"As the wails of outrage and condemnation continue over the supposed Israeli shelling of Beit Hanoun and the deaths of 13 members of the Athamna Palestinian family with the media describing in detail scattered body parts
Though Israel has stated it was a mistake, experts analyzing the situation differ. First of all the Kassams fired by the Palestinians themselves often fall short not reaching their target and falling inside Palestinian areas. Israel fires at terrorists using fragmentation shells. Had this been an Israeli fragmentation shell it would not have penetrated the roof but it would have left fragments everywhere, but a poorly aimed Kassam could well have exploded on the roof of this house, much like a mine.
The shells Israel was firing flew 500 meters from this area, however the pictures more closely match not a shell but the detonation of an explosive material placed in sacks underneath the house. On the photographs we can clearly see that the trash cans and their lids and the walls are not damaged. This is impossible with an attack by a fragmentation shell which pierces everything in the area with fragments. This has all the markings of an explosive material without a shell.
The photo of the hole in the celling is interesting, if the shell is fired from less than 3 kilometers away, the trajectory of the shell ascends rising upward and cannot punch through a concrete roof even if it falls on it. If it were to fall on the roof, it might ricochet and explode on top and cover the area with fragments. But this has not happened. Descriptions of bodies scattered everywhere tell of an explosion without fragmentation.

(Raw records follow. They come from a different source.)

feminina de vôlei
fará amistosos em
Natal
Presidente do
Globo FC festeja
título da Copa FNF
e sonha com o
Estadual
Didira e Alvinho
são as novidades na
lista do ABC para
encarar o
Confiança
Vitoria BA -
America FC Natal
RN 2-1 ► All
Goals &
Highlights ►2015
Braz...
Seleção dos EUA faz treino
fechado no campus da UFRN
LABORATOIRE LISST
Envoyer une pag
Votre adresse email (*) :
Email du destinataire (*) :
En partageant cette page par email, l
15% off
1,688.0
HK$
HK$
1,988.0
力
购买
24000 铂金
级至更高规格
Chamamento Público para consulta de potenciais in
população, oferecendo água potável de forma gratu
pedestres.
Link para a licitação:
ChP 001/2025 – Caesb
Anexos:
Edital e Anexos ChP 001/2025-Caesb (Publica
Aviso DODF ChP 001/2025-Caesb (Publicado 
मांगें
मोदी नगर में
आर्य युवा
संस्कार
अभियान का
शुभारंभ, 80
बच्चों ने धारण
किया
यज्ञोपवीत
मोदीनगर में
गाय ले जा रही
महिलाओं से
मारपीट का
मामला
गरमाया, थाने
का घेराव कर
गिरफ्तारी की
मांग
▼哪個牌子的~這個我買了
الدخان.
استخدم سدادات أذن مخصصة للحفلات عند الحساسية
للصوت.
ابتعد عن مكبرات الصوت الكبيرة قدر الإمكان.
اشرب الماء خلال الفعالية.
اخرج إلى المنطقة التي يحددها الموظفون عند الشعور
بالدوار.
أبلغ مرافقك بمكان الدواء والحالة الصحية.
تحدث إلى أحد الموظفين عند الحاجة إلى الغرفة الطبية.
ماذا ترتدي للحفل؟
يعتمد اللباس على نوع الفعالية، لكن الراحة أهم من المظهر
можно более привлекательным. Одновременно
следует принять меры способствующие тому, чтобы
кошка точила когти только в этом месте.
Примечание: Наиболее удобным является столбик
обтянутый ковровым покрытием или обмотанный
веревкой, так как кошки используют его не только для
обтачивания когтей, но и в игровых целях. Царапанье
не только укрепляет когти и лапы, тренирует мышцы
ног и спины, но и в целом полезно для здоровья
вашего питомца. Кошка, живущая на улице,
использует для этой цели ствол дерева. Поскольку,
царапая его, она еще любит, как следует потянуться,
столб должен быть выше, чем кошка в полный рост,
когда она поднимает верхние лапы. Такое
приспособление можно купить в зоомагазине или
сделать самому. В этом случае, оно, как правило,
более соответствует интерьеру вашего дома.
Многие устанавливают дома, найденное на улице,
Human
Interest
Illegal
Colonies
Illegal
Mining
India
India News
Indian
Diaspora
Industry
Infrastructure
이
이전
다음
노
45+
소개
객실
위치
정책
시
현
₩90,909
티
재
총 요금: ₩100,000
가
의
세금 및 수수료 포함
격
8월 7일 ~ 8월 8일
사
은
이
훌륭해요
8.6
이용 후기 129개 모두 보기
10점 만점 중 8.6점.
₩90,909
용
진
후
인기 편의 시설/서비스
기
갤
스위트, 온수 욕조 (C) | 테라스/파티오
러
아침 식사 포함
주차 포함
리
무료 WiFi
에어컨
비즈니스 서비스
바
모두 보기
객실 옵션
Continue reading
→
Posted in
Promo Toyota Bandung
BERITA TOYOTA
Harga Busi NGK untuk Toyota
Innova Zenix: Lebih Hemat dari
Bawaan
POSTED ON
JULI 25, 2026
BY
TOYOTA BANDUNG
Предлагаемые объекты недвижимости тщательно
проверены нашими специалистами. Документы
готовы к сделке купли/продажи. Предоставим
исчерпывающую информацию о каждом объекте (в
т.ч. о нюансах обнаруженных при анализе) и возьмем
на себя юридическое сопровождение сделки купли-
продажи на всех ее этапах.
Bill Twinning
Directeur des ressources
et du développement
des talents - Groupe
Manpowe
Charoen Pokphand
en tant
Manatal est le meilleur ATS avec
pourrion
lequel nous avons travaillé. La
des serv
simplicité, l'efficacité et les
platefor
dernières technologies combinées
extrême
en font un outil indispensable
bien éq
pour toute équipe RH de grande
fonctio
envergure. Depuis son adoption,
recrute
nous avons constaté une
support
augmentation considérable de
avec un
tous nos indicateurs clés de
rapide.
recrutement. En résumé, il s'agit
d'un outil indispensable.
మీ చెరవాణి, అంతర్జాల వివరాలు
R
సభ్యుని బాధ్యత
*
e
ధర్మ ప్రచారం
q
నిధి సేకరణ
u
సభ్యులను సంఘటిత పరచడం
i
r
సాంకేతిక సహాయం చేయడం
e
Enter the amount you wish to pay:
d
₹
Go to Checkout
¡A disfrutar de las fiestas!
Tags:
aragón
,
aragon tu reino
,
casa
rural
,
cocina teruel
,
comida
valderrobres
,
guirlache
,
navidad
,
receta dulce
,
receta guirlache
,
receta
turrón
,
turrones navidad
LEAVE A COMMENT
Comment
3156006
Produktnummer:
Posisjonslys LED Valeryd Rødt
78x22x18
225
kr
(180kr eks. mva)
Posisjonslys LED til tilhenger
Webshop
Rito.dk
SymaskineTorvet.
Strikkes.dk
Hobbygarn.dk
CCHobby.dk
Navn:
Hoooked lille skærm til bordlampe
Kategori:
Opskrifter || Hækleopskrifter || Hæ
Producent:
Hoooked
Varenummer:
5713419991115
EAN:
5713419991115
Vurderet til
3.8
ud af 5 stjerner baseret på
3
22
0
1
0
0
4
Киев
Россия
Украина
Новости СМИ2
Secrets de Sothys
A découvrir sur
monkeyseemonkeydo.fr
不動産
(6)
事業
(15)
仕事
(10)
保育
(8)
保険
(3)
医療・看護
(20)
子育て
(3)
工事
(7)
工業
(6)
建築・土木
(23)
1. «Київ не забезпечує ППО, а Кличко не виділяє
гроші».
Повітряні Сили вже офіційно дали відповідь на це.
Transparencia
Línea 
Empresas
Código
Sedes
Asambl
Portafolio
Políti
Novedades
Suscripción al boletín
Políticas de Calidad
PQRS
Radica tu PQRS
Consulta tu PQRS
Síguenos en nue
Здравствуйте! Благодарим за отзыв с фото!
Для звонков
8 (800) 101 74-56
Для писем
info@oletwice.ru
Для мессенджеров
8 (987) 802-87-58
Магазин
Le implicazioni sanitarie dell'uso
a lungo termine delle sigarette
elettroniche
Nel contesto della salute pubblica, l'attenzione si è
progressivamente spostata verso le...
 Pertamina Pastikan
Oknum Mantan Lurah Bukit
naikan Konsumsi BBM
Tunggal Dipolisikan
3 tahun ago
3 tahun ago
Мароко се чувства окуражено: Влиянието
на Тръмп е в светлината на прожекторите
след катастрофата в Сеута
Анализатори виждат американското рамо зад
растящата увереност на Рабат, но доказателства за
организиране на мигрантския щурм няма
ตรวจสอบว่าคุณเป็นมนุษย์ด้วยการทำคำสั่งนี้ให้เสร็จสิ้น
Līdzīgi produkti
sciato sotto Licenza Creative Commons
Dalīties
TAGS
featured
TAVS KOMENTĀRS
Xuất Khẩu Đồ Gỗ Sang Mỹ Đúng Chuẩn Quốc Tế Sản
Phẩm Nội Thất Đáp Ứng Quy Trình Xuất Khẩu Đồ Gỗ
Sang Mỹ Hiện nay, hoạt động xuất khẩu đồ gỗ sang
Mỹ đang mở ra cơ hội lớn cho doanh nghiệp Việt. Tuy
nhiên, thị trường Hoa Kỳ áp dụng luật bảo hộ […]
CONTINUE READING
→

The Lebanon conflict had already seen explosives planted in houses and then detonated to create a staged atrocity, much as had happened in Qana. It also resembles the Gaza beach blast in which an Israeli shell supposedly wiped out an entire Palestinian family and which resulted in an outcry of Israeli massacre, which was ultimately discredited by an investigation.
In response to similar incidents Israel has often made the mistake of taking responsibility for things it did not do. See the Mohammed Al Dura case and the Qana bombing. This occurs because the slower pace of a military investigation conflicts with the political pressure to resolve an incident quickly, even if it takes the form of admitting guilt."
YNet article raises questions about attacks. Hat tip: Vanfield . Extracts follow.
"According to IDF information, Hamas operatives from the Jabaliya refugee camp were supposed to arrive in Beit Hanoun, set up rocket launchers and fire Qassam rockets towards Ashkelon. It was estimated that the rocket fire would commence during the early morning hours in order to target Israeli children on their way to school.
An IDF order was given to carry our preventative artillery fire while employing every possible safety measure: Only one cannon would fire at a time to minimize error; the fire was directed slowly: 12 shells within 16 minutes. The team monitoring the landing of the shells could halt the fire at any given moment and amend deviations if necessary.
On Wednesday the IDF team fired at two targets from outside Beit Hanoun. Two cannons were used, each aimed at a different target. One cannon fired 12 shells and completed its mission successfully. A second cannon fired 12 shells, killing 18 people and injuring dozens. The Palestinians reported that two shells hit a house. Aerial photography taken following the shelling showed two or three billows of smoke at a radius of 60-70 meters.
The radar that locates the targets transferred data showing that 10 shells from one barrage landed at a distance of 400 meters from the house that was hit. The two remaining shells were not detected by the radar. This is a familiar statistical phenomenon. Nonetheless, it doesn't make sense that only some of the shells fired from the same cannon would go off course to such an extent, even if they didn't show up on the radar. If only two shells landed inside a residential neighborhood, where did the others land?
Such an error with this type of radar is very rare. So perhaps something else occurred? Perhaps a shell hit an arms cache or Qassam rockets that exploded? Something doesn't add up. The performance of the artillery team was investigated, and so was the use of digital target data that came from the battery's control center, but no shortcomings were found. The investigation examined whether the military division transferred the wrong data regarding the location of the target. This is highly doubtful as well."
Meryl Yourish points out that 45 Sri Lankan civilians were killed in an artillery bombing and the media remains silent, there is no outcry and no media coverage of funerals and cries for revenge.
"Sri Lankan forces bombarding rebels with artillery on Wednesday hit a school where scores of civilians had taken refuge from the fighting, killing at least 45 Tamils and wounding 125 others in the country’s east, a senior rebel official said. The government accused the Tamil Tiger rebels of using civilians as human shields, and said its forces were only retaliating against intense rebel shelling."
Don’t hold your breath waiting for Kofi Annan to be “shocked” at the killings. Don’t hold your breath waiting for UN condemnation of the Sri Lankan government. Don’t hold your breath waiting for the EU to call on the Sri Lankan government to “exercise restraint.” Don’t hold your breath waiting for world leaders to condemn this attack.
You have to dig deeply to find the paltry 141 stories on Google News when I wrote this post. There are currently 2,026 articles about the Israeli artillery shell that went astray."